I never tried it before but you might try a thick coat of epoxy spray paint then sprinkle play sand over it. Might be cheaper than the marine grade no slip paint.


----------



## Kevin245 (Apr 5, 2010)

We used a product for custom walk boards called wing walk. http://www.randolphaircraft.com/wingwalk.html


----------



## Acebird (Mar 17, 2011)

Have you tried a pair of roofing shoes? Painting an anodized aluminum ladder might not work out so well. Possibly try cementing a material to the bottom of some old shoes that gives better grip.


----------



## mac (May 1, 2005)

http://skateboard.about.com/od/boardmaintenance/ss/HowToGriptape.htm Skate boards have grip tape looks like very coarse sand paper sold at wall mart


----------



## HiveMind (Jul 6, 2010)

The Herculiner is what I had in mind. Thanks Rader Sidetrack. But the Wing Walk product looks fantastic too! Maybe even better. From reading the product description says it remains somewhat soft throughout its life which seems ideal for some reason. And also has grit in it. That sounds perfect! I found it here for $30/gallon +$8 shipping. Sort of steep. But paying $40 to not slip off of my ladders is worth it to me. Thanks for the advice Kevin245!


----------



## HiveMind (Jul 6, 2010)

Hi Acebird, I hadn't thought about roofing shoes. I'll have to consider that. Especially since some of my jobs are up on roofs.


----------



## Acebird (Mar 17, 2011)

What size are your feet? I have a pair that look rather new but I don't go on roofs anymore. I know they are quit expensive. If they fit you you can have them or just try them to see if it helps.


----------



## HiveMind (Jul 6, 2010)

Thanks for the offer, Acebird. I wear size 10 shoes.


----------



## Captainfester (May 1, 2012)

GRIZZLY GRIP. its a knock off rhino liner, paints on. i used it on my truck 12 years ago. works great.


----------



## Lburou (May 13, 2012)

sfisher said:


> Boaters World, or West Marine will have what you are looking for, but it wont be cheap.
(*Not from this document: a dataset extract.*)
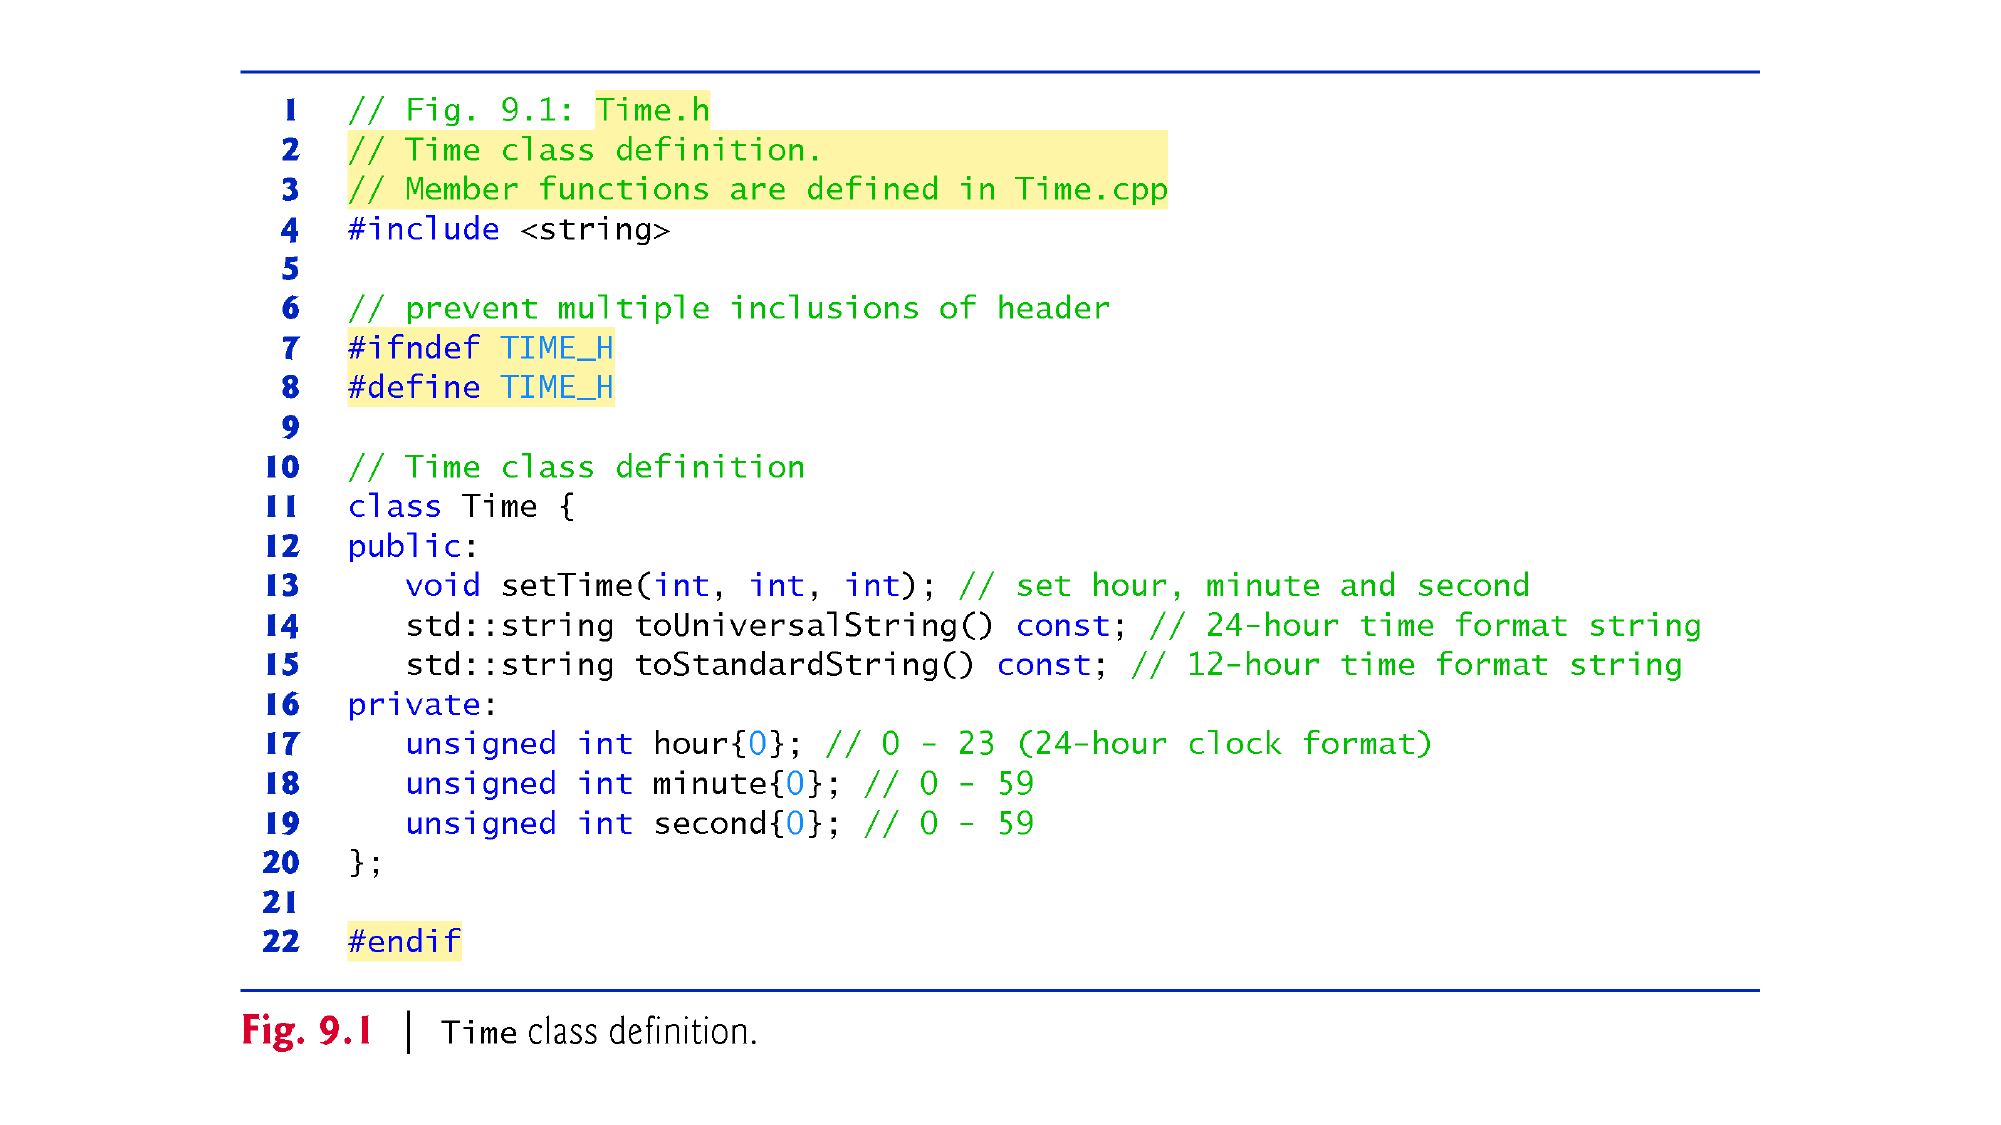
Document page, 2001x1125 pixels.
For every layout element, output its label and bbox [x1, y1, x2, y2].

MY first thought too. In the past I have painted a boat deck, and while the paint is still wet, applied sharp sand to the paint with a large salt shaker arrangement. Then, painted over that sand, making a sturdy surface with some traction. You have to reapply occasionally. Use thick coats of paint. If you have a garden hose available, the honey will dilute pretty fast. Your results may vary


----------



## Katharina (May 2, 2011)

Home Depot sells rolls of rubberized grip tape used on slick stairs so you wont fall. They adhere quite nicely and do a very good job. We use it on our ladders so we don't fall off them in winter. Snow is quite slick.


----------



## Katharina (May 2, 2011)

Uglu Outdoors Grit Roll


----------